Jednogłośny werdykt sędziów na niekorzyść Jakubowskiego ze wszech miar był sprawiedliwy i wiernie oddał to, co działo się na przestrzeni trzech rund pojedynku w pierwszej rundzie turnieju.
Ktoś powie, że Jakubowski ma zadatki na pięściarza zawodowego, bo rozkręcał się z upływem walki, ale w takiej chwili to marne pocieszenie. Gdy reprezentant Polski rzucił się do odrabiania strat w finałowej rundzie, na punkty już nie mógł odwrócić losów rywalizacji. Czołowego amatora w kraju ratował tylko nokaut, ale Brytyjczyk zdążył poczuć się zbyt pewnie, by nagle schować się za podwójną gardą i czekać na egzekucję.
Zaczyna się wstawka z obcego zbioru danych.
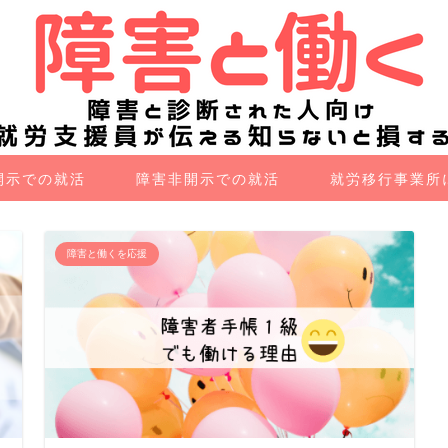
開示での就活
障害非開示での就活
就労移行事業所
障害と働くを応援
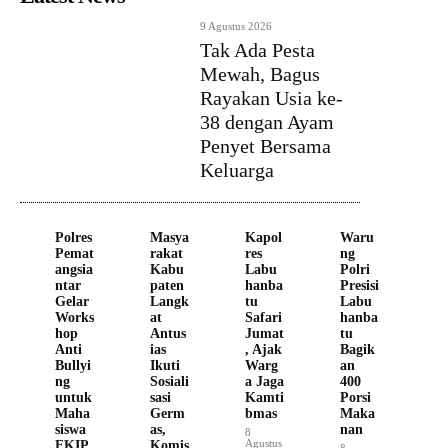
9 Agustus 2026
Tak Ada Pesta
Mewah, Bagus
Rayakan Usia ke-
38 dengan Ayam
Penyet Bersama
Keluarga
Polres
Masya
Kapol
Waru
Pemat
rakat
res
ng
angsia
Kabu
Labu
Polri
ntar
paten
hanba
Presisi
Gelar
Langk
tu
Labu
Works
at
Safari
hanba
hop
Antus
Jumat
tu
Anti
ias
, Ajak
Bagik
Bullyi
Ikuti
Warg
an
ng
Sosiali
a Jaga
400
untuk
sasi
Kamti
Porsi
Maha
Germ
bmas
Maka
siswa
as,
nan
8
Agustus
FKIP
Komis
8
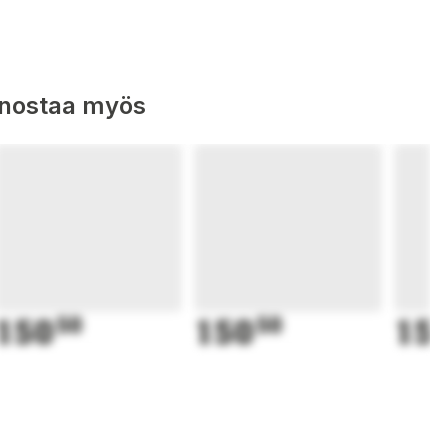
nnostaa myös
150
50
150
50
15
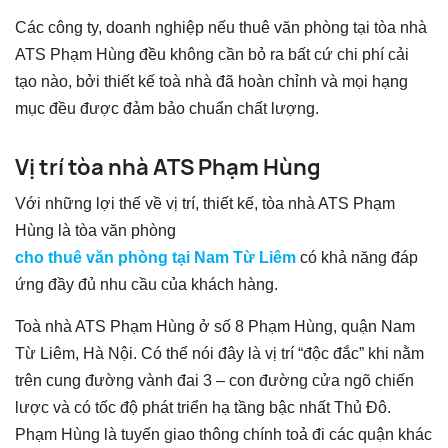
Các công ty, doanh nghiệp nếu thuê văn phòng tại tòa nhà
ATS Phạm Hùng đều không cần bỏ ra bất cứ chi phí cải
tạo nào, bởi thiết kế toà nhà đã hoàn chỉnh và mọi hạng
mục đều được đảm bảo chuẩn chất lượng.
Vị trí tòa nhà ATS Phạm Hùng
Với những lợi thế về vị trí, thiết kế, tòa nhà ATS Phạm
Hùng là tòa văn phòng
cho thuê văn phòng tại Nam Từ Liêm
có khả năng đáp
ứng đầy đủ nhu cầu của khách hàng.
Toà nhà ATS Phạm Hùng ở số 8 Phạm Hùng, quận Nam
Từ Liêm, Hà Nội. Có thể nói đây là vị trí “độc đắc” khi nằm
trên cung đường vành đai 3 – con đường cửa ngõ chiến
lược và có tốc độ phát triển hạ tầng bậc nhất Thủ Đô.
Phạm Hùng là tuyến giao thông chính toả đi các quận khác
Niestety bliższe prawdy jest stwierdzenie, że aktualny wicemistrz Europy kompletnie źle wszedł w ten pojedynek. Jakubowski grał na nutę Okolie'ego, który (na razie) nie jest wirtuozem szermierki na pięści, lecz potrafi zrobić użytek ze swojego największego atutu, czyli warunków fizycznych.
To elementarz, że wyższemu, a przede wszystkim dysponującemu większym zasięgiem ramion rywalowi nie wolno pozwalać walczyć na dystans. Ktoś powie, że boksuje się tak jak przeciwnik pozwala, tyle że w tym przypadku bardziej doświadczony Polak wcale nie stał na straconej pozycji. Pięściarz Zagłębia Konin powinien zrobić użytek ze swojego większego doświadczenia i rutyny w ringu.
Sam Jakubowski doskonale ma tego świadomość. - Niestety przegrana. Myślę że czas na refleksje jeszcze przyjdzie. Wiem po prostu, że to nie był mój dzień, a Jakubowski który wszedł do ringu, to była połowa tego, który ponad miesiąc temu zdobywał kwalifikacje – napisał pięściarz na swoim oficjalnym profilu na Facebooku, choć nie określił, czy największe pretensje ma do samego siebie, czy do osób z otoczenia. Z czasem poznamy odpowiedź na to pytanie.
Na koniec, pięściarz dodał z klasą: - Przepraszam, że zawiodłem, ale naprawdę się starałem. Pozdrawiam Polskę i dziękuję Polakom, którzy byli na sali.